Mom left Lisa and me alone a lot. The trip to the hospital treating Tina was about an hour away. My aunt’s promise of help petered out not long after we arrived. Her husband, also Italian, seemed a bit too interested in his widowed and beautiful sister-in-law. My aunt was jealous and told my mom that we girls were a bad influence on her boys. So Mom had to trust her two young daughters to stay out of trouble while she was away with oldest and sickest daughter. I tried to be good and responsible while on duty, but common sense wasn’t my forte. Knowing this, she made up some pretty strict rules for when she was away:
- Be quiet.
- Never use the phone unless it was the prearranged time when she would call to check on us.
- Stay on the property.
- Don’t let anyone, even friends, inside the apartment.
- Only eat the food Mom prepared for us.
- If we were in desperate trouble, go to Signore e la Signora Upstairs. But it had to be desperate: lonely didn’t count. Blood did.

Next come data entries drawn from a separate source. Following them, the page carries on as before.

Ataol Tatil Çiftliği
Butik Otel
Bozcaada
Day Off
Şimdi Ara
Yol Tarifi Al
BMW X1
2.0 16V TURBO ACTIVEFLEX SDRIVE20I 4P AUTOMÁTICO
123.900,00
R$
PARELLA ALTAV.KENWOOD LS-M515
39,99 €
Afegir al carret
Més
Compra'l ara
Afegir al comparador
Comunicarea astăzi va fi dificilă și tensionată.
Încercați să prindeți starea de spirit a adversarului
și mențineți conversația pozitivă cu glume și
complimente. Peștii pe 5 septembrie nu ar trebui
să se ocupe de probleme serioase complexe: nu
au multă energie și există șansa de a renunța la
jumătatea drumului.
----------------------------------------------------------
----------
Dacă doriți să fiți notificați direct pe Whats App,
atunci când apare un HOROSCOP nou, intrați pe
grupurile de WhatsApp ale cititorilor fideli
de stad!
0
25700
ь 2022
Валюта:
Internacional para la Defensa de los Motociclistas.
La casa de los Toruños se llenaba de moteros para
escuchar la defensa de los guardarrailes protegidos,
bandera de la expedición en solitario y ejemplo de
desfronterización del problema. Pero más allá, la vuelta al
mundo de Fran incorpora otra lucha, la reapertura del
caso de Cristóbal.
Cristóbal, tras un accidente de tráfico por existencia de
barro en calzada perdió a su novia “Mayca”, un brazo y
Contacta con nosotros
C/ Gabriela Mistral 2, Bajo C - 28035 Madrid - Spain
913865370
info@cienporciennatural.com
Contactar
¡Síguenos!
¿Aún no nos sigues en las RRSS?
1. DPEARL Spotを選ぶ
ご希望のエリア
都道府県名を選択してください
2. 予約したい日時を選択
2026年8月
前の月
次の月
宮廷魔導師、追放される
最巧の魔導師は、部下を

Lisa and I became inseparable. I was her idol, which went a long way toward satisfying my Middle-Child need for attention. Everything I did, she did; everything I liked she liked. It drove everyone nuts but us. But we had lots of time to bond, just the two of us. We would sit on the stoop outside of our apartment in the late afternoon just waiting to see Mom’s car drive up the street, having been alone most of the day.
“I bet the 10th car will be her,” I said to Lisa.
“Okay, but you count better. You do it.”
It was never the tenth car, so I’d say, “I bet it’s the 5th black car. You keep track of the colors.”
“Sure! We’re a great team, Lorn!”
When we’d get sick of that game, I would engage Lisa in some weighty philosophical discussion such as the pros and cons of the red-skinned hot dogs versus the brown-skinned ones. This was an important topic to 7 and 5 years olds.
All these mental gyrations were an attempt not to think about the unthinkable, which I managed to think about anyway: what if Mommy never comes home? I only knew how to take pre-packaged lunches from the refrigerator and serve them. Could I fend for Lisa and me on my own? Who would I call if I wasn’t supposed to use the phone?
By the time I’d worked myself into worrying that Lisa and I would have to hop a railroad car hoping it would lead us to Mémé and Pépé, Mom’s car would invariably appear. All was right with the world.